> **Extracted records**
======

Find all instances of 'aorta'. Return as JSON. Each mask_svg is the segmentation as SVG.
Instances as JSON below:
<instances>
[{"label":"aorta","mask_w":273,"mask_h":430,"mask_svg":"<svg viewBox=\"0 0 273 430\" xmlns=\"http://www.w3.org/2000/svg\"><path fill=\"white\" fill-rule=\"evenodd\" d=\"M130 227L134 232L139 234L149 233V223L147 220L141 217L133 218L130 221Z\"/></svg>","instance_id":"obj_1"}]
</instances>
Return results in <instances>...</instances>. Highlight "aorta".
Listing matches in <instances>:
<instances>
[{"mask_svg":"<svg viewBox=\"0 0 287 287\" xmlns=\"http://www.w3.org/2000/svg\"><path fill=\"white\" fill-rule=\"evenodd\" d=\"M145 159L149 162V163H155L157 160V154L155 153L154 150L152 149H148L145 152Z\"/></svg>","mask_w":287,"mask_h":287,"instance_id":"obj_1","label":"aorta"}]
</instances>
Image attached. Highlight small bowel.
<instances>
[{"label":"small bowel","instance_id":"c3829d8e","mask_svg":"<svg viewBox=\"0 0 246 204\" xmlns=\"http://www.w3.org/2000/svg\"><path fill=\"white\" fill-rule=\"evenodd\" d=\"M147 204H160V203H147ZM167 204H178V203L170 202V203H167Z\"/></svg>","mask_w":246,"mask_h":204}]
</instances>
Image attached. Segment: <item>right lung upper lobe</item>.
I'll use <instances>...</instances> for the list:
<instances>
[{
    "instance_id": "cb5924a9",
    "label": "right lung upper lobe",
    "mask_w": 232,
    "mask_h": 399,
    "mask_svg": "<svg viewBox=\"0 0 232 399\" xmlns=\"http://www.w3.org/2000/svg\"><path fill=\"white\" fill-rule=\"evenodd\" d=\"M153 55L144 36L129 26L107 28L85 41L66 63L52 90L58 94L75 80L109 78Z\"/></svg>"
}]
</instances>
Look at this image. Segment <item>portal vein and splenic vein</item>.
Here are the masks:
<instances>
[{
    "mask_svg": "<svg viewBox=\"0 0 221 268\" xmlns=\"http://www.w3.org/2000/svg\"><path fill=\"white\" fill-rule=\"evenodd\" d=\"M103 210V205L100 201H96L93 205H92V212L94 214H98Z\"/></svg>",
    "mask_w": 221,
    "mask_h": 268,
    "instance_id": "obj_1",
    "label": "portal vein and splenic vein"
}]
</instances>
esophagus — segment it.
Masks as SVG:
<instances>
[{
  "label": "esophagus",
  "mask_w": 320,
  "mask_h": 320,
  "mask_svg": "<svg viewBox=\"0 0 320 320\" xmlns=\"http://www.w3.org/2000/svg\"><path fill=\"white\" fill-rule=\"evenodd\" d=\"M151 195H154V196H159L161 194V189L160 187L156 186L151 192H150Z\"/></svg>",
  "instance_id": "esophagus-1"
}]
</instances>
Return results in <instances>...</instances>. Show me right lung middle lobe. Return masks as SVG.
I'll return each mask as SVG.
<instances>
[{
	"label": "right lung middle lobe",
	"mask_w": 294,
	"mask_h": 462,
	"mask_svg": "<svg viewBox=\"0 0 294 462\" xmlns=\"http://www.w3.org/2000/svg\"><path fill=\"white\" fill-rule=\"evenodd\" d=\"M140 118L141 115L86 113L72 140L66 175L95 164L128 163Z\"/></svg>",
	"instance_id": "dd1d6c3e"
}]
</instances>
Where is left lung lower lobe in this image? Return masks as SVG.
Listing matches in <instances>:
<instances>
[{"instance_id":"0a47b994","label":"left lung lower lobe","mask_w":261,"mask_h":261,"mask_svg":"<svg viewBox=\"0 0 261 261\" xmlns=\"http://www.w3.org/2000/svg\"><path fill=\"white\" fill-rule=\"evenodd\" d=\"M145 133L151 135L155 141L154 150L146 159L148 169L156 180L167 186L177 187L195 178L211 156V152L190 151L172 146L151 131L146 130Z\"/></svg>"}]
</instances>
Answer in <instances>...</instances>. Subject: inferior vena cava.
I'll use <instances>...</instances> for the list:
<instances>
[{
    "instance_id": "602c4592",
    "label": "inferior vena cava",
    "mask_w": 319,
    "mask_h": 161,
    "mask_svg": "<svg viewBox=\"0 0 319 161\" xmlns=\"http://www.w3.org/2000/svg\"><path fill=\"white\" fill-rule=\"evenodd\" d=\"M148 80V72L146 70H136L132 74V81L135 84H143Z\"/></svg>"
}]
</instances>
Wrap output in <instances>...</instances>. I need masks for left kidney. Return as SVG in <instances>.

======

> **Exercise aim**
Rewrite the items above with "Highlight" swapped for "Mark" wherever it occurs, leaving everything else unchanged.

> **Correct answer**
Find all instances of 'aorta'. Return as JSON. Each mask_svg is the segmentation as SVG.
Instances as JSON below:
<instances>
[{"label":"aorta","mask_w":273,"mask_h":430,"mask_svg":"<svg viewBox=\"0 0 273 430\" xmlns=\"http://www.w3.org/2000/svg\"><path fill=\"white\" fill-rule=\"evenodd\" d=\"M130 227L134 232L139 234L149 233V223L147 220L141 217L133 218L130 221Z\"/></svg>","instance_id":"obj_1"}]
</instances>
Return results in <instances>...</instances>. Mark "aorta".
Listing matches in <instances>:
<instances>
[{"mask_svg":"<svg viewBox=\"0 0 287 287\" xmlns=\"http://www.w3.org/2000/svg\"><path fill=\"white\" fill-rule=\"evenodd\" d=\"M145 159L149 162V163H155L157 160V154L155 153L154 150L152 149H148L145 152Z\"/></svg>","mask_w":287,"mask_h":287,"instance_id":"obj_1","label":"aorta"}]
</instances>
Image attached. Mark small bowel.
<instances>
[{"label":"small bowel","instance_id":"c3829d8e","mask_svg":"<svg viewBox=\"0 0 246 204\" xmlns=\"http://www.w3.org/2000/svg\"><path fill=\"white\" fill-rule=\"evenodd\" d=\"M147 204H160V203H147ZM167 204H178V203L170 202V203H167Z\"/></svg>","mask_w":246,"mask_h":204}]
</instances>
Image attached. Segment: <item>right lung upper lobe</item>.
I'll use <instances>...</instances> for the list:
<instances>
[{
    "instance_id": "cb5924a9",
    "label": "right lung upper lobe",
    "mask_w": 232,
    "mask_h": 399,
    "mask_svg": "<svg viewBox=\"0 0 232 399\" xmlns=\"http://www.w3.org/2000/svg\"><path fill=\"white\" fill-rule=\"evenodd\" d=\"M153 55L144 36L129 26L107 28L85 41L66 63L52 90L58 94L75 80L109 78Z\"/></svg>"
}]
</instances>
Look at this image. Segment <item>portal vein and splenic vein</item>.
Here are the masks:
<instances>
[{
    "mask_svg": "<svg viewBox=\"0 0 221 268\" xmlns=\"http://www.w3.org/2000/svg\"><path fill=\"white\" fill-rule=\"evenodd\" d=\"M103 210V205L100 201H96L93 205H92V212L94 214H98Z\"/></svg>",
    "mask_w": 221,
    "mask_h": 268,
    "instance_id": "obj_1",
    "label": "portal vein and splenic vein"
}]
</instances>
esophagus — segment it.
Masks as SVG:
<instances>
[{
  "label": "esophagus",
  "mask_w": 320,
  "mask_h": 320,
  "mask_svg": "<svg viewBox=\"0 0 320 320\" xmlns=\"http://www.w3.org/2000/svg\"><path fill=\"white\" fill-rule=\"evenodd\" d=\"M151 195H154V196H159L161 194V189L160 187L156 186L151 192H150Z\"/></svg>",
  "instance_id": "esophagus-1"
}]
</instances>
Return results in <instances>...</instances>. Show me right lung middle lobe. Return masks as SVG.
I'll return each mask as SVG.
<instances>
[{
	"label": "right lung middle lobe",
	"mask_w": 294,
	"mask_h": 462,
	"mask_svg": "<svg viewBox=\"0 0 294 462\" xmlns=\"http://www.w3.org/2000/svg\"><path fill=\"white\" fill-rule=\"evenodd\" d=\"M140 118L141 115L86 113L72 140L66 175L95 164L128 163Z\"/></svg>",
	"instance_id": "dd1d6c3e"
}]
</instances>
Where is left lung lower lobe in this image? Return masks as SVG.
Listing matches in <instances>:
<instances>
[{"instance_id":"0a47b994","label":"left lung lower lobe","mask_w":261,"mask_h":261,"mask_svg":"<svg viewBox=\"0 0 261 261\" xmlns=\"http://www.w3.org/2000/svg\"><path fill=\"white\" fill-rule=\"evenodd\" d=\"M145 133L151 135L155 141L154 150L146 159L148 169L156 180L167 186L177 187L195 178L211 156V152L190 151L172 146L151 131L146 130Z\"/></svg>"}]
</instances>
Answer in <instances>...</instances>. Subject: inferior vena cava.
I'll use <instances>...</instances> for the list:
<instances>
[{
    "instance_id": "602c4592",
    "label": "inferior vena cava",
    "mask_w": 319,
    "mask_h": 161,
    "mask_svg": "<svg viewBox=\"0 0 319 161\" xmlns=\"http://www.w3.org/2000/svg\"><path fill=\"white\" fill-rule=\"evenodd\" d=\"M148 80V72L146 70H136L132 74V81L135 84H143Z\"/></svg>"
}]
</instances>
Wrap output in <instances>...</instances>. I need masks for left kidney. Return as SVG in <instances>.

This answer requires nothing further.